De allí que la experiencia del teatro de Mnouchkine solamente pueda ser pensada desde el viaje que nos lleva hacia La Cartoucherie (un teatro en las afueras de París que, ubicado en un bosque, tiene el aspecto de refugio y de laboratorio de exploración). Un viaje es casi todo de lo que se trató para mí el Théâtre du Soleil. Desde la entrada sabemos que formaremos parte de un espectáculo mágico que nos llevará hacia otro lugar remoto: los actores se cambian, maquillan y preparan espiados por el público, mientras hacemos un viaje gastronómico (en el caso de este último espectáculo se trata de comida japonesa, para conducirnos mediante los sabores y los olores hacia los tiempos de los samurais) que anticipa el viaje narrativo que nos traslada en el espacio y en el tiempo sin cesar de sorprendernos. Como en la tragedia griega, el Théâtre du Soleil nos encamina hacia una experiencia estética total, que ataca todos los sentidos y transforma los modos de percepción tradicionales.

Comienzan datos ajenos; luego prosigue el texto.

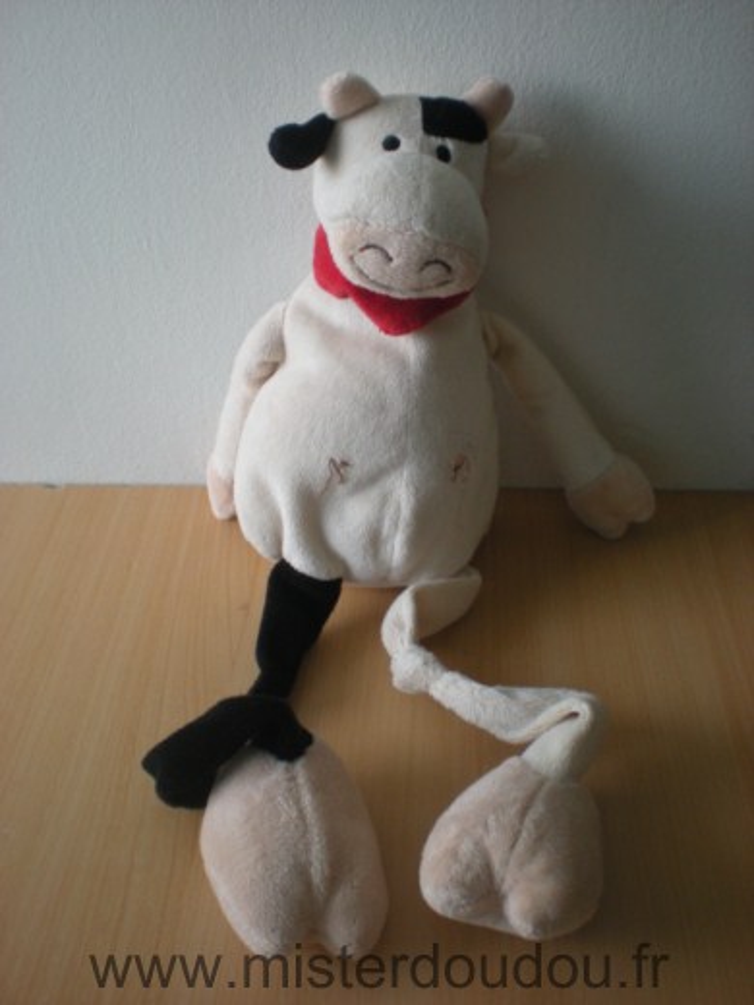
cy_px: 502
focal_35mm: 38
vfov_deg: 49.0
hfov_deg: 37.7
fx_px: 1104
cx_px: 377
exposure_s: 1/60
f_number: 3.1
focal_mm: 6.3
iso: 154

En Tambores sobre el dique los actores hacen las veces de marionetas y titiriteros sobre lo que sabremos después que es una pileta (y la actuación se traslada de sobre esa pileta a dentro de ella), en la que se desplazan con sutileza, mientras dicen el texto de Hélène Cixous, que nos remonta a un Oriente Imperial. Pero eso no es todo. La música de Jean-Jacques Lemêtre realizada con los instrumentos más exóticos –de una variedad infinita– y las máscaras que usan los actores, así como la exquisita escenografía e iluminación, suponen un trabajo de producción y de imaginación enorme.
Por eso se trata de un viaje que, como un juego de cajas chinas, tiene infinitos viajes adentro. Y, como es previsible, su único límite es el de la imaginación y no el de los presupuestos.
Para quienes trabajamos en la actividad teatral en la Argentina, traer el Théâtre du Soleil a nuestro país es una deuda que deberemos saldar.